Adam se volvió hacia ella, incorporándose.
—Lo sabes perfectamente. Hicimos el amor. Cuando te propuse que nos
casáramos acordando que no consumaríamos nuestra unión, creí que sería capaz de
soportarlo por el bien de Rosie. Sabía que si alguna vez cedía a la tentación de
tocarte, lo pasaría muy mal. Tú ya me habías puesto antes en el potro de tortura; no
iba a exponerme nuevamente a aquello… Pero por otro lado, quería que nuestra hija
tuviera dos padres. ¿Por qué crees que acorté nuestra presunta luna de miel? Porque
deseaba que fuera una luna de miel verdadera, real. Cuando te tomé entre mis
brazos, me consumió el deseo… Por eso al día siguiente te llevé a Willow Cottage y me
marché. Ordené a mis abogados que siguieran el rastro de aquel condenado dinero…

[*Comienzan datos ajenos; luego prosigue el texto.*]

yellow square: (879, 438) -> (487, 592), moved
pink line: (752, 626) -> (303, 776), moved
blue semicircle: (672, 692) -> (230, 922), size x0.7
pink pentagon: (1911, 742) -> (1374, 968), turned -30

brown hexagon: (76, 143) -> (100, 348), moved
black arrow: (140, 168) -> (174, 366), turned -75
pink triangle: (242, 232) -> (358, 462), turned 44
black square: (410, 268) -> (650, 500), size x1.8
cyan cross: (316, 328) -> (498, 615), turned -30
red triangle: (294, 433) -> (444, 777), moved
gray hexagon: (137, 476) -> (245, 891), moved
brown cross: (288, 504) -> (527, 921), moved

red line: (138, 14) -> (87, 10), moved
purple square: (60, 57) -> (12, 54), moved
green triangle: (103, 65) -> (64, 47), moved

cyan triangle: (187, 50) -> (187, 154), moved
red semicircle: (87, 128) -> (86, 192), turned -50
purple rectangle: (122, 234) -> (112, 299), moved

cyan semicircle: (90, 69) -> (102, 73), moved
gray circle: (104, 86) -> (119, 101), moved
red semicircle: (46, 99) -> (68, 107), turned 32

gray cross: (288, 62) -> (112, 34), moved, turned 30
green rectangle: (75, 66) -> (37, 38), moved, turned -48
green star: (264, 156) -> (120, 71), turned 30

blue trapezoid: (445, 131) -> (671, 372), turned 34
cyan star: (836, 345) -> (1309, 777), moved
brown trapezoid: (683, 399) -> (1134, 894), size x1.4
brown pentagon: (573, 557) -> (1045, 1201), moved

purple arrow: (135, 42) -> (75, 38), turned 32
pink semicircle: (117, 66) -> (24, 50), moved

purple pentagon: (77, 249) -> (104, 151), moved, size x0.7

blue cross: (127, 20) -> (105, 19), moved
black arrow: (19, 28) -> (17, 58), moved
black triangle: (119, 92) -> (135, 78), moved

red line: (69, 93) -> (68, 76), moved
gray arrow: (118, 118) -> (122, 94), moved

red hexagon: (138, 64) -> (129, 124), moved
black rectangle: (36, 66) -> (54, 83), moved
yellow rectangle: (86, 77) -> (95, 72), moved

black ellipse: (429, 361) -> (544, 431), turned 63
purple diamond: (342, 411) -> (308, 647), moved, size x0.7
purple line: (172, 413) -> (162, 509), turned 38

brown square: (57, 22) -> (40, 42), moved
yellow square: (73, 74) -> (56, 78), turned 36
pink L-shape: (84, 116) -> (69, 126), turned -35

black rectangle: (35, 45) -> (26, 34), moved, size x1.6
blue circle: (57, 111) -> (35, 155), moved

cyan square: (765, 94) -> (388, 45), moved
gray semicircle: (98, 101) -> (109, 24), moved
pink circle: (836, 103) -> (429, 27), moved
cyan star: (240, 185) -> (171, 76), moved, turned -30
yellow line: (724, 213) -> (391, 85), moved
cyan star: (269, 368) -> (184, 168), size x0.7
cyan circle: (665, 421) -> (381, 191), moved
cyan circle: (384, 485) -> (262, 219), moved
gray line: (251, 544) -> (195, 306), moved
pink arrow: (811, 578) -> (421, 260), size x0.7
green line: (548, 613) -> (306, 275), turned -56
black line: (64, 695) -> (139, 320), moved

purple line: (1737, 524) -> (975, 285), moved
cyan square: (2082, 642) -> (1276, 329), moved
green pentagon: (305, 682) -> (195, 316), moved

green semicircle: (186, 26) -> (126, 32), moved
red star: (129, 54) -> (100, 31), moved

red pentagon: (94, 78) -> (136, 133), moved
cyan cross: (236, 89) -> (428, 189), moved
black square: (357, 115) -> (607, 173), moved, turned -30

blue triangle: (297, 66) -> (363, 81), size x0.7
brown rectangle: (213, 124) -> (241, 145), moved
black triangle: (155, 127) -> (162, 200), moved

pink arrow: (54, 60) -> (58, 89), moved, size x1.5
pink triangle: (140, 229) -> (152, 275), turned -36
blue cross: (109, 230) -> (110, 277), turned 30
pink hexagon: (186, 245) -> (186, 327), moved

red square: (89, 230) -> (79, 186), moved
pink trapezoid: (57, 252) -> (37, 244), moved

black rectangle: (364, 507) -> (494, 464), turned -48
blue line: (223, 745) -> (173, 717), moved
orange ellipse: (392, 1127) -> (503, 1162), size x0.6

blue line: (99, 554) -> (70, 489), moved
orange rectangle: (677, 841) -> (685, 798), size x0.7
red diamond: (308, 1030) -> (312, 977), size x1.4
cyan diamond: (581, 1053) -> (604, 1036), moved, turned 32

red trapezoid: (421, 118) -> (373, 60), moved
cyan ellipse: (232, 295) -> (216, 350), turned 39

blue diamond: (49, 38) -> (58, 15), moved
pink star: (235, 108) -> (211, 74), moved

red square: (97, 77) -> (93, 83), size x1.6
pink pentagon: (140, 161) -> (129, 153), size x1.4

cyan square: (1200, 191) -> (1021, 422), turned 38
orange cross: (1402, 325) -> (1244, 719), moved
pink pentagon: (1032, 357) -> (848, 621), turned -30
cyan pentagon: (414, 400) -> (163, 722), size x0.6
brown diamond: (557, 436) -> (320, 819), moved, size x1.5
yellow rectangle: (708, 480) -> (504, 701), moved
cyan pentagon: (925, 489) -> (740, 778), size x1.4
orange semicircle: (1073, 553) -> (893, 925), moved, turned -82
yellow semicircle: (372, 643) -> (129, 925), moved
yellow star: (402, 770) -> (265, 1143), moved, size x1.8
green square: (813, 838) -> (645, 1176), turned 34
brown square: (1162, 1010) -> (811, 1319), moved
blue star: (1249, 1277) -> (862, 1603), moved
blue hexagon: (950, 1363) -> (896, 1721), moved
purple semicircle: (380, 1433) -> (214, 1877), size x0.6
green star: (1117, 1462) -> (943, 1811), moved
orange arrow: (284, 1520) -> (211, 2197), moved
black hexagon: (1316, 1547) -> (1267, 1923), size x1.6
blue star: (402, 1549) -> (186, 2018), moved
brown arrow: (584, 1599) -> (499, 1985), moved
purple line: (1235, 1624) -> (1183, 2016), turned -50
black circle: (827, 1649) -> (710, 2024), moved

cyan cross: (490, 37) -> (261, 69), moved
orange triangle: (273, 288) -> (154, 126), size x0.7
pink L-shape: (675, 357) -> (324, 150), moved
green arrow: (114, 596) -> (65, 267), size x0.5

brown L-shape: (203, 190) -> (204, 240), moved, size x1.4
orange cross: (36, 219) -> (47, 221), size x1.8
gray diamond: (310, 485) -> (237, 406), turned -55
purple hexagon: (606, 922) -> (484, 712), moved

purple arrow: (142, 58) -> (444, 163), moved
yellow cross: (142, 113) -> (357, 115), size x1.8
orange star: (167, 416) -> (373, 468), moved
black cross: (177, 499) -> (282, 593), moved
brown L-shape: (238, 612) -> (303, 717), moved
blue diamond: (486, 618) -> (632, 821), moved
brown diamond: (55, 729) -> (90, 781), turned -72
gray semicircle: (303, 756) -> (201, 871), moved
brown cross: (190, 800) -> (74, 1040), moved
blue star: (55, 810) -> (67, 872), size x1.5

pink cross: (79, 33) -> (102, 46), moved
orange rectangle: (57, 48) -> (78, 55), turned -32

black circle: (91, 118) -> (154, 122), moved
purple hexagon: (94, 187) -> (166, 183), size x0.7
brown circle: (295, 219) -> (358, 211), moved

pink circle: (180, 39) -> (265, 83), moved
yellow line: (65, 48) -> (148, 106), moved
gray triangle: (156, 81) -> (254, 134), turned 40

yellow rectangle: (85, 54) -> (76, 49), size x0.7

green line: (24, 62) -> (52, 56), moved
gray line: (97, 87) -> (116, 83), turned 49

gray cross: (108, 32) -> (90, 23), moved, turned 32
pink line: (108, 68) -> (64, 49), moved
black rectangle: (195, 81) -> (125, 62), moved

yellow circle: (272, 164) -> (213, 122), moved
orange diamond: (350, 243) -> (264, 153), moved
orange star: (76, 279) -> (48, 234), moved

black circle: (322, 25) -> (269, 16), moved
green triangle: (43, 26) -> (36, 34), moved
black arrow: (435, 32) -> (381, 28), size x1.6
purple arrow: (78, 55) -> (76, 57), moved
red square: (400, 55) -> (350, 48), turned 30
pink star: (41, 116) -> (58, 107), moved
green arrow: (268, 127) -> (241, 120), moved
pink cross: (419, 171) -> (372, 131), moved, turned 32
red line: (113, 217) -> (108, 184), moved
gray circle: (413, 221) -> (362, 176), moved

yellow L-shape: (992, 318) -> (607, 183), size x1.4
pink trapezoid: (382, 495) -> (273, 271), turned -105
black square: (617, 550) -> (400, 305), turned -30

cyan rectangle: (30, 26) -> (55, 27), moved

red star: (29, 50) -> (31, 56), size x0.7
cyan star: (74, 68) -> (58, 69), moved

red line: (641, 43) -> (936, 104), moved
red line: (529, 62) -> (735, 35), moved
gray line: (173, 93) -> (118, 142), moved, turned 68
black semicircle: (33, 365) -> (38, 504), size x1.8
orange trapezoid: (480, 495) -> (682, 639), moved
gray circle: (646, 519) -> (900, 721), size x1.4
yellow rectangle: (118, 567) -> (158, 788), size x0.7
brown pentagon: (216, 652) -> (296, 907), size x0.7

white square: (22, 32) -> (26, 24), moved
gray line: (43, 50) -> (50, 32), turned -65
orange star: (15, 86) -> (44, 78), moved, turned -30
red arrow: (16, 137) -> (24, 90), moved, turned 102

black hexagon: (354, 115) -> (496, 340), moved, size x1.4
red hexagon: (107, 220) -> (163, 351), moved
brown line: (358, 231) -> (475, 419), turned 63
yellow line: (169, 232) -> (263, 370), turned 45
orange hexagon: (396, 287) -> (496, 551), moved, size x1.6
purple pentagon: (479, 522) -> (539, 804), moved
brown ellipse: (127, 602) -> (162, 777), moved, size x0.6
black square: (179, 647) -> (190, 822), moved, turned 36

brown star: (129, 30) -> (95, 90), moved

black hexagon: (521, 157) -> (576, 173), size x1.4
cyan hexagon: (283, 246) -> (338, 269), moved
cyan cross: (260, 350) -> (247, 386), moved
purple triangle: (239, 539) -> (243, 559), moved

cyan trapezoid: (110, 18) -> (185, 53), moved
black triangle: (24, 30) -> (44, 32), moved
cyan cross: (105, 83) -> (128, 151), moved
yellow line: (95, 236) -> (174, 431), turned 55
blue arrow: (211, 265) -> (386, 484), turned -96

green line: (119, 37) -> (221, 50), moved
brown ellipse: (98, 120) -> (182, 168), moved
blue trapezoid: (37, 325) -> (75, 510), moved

Lo localizaron en una cuenta suiza y ayer me enteré de que habían podido liberarlo
con una orden judicial. A propósito, es tuyo… Es el precio de tu independencia.
Luego, durante aquel primer viaje, todo lo que hice fue pensar en nuestra relación.
No me atrevía a convertir nuestro matrimonio en un matrimonio real, verdadero.
Volví y… Bueno, mira lo que sucedió. Me acosté contigo. Era lo peor que podía haber
hecho bajo aquellas circunstancias, y entonces lo vi claro. Me estaba exponiendo a
sufrir nuevamente en los brazos de la mujer que me había ocultado la existencia de
mi hija, que me había confesado su amor para luego casarse con otro hombre con
mejores recursos… Así que me sobrepuse a la situación y decidí terminar con ella.
No podía soportarlo.
Empezó a quitarle la ropa empapada, y Claudia advirtió que le temblaban las
manos. El corazón le dio un salto en el pecho.
—No entiendo… —susurró—. ¿Me estás diciendo que todavía me deseas como
antes? ¿Que… Que todavía me amas?
Adam ya la había despojado de la última prenda de ropa interior, y una
expresión de deseo oscureció el gris de sus ojos.
—Te lo diré si me prometes que lo que antes me dijiste en la playa… Era
verdad.
—¿Que te amo, que nunca he dejado de amarte? —lo miró con los ojos llenos de
lágrimas—. ¡Te lo juro por la vida de nuestra hija!
—¡Con eso me basta! —repuso con voz ronca mientras la levantaba en brazos
para meterla en la bañera—. Te amo. Probablemente más de lo que jamás llegues a
imaginarte, y no tengo la más mínima intención de exponerte a un resfriado, o a algo
peor —añadió sonriente; tenía los ojos brillantes de emoción cuando le acarició el
cabello húmedo—. Hagamos de este día el primero de nuestro matrimonio…
Guardando la fecha de este aniversario como nuestro secreto más íntimo.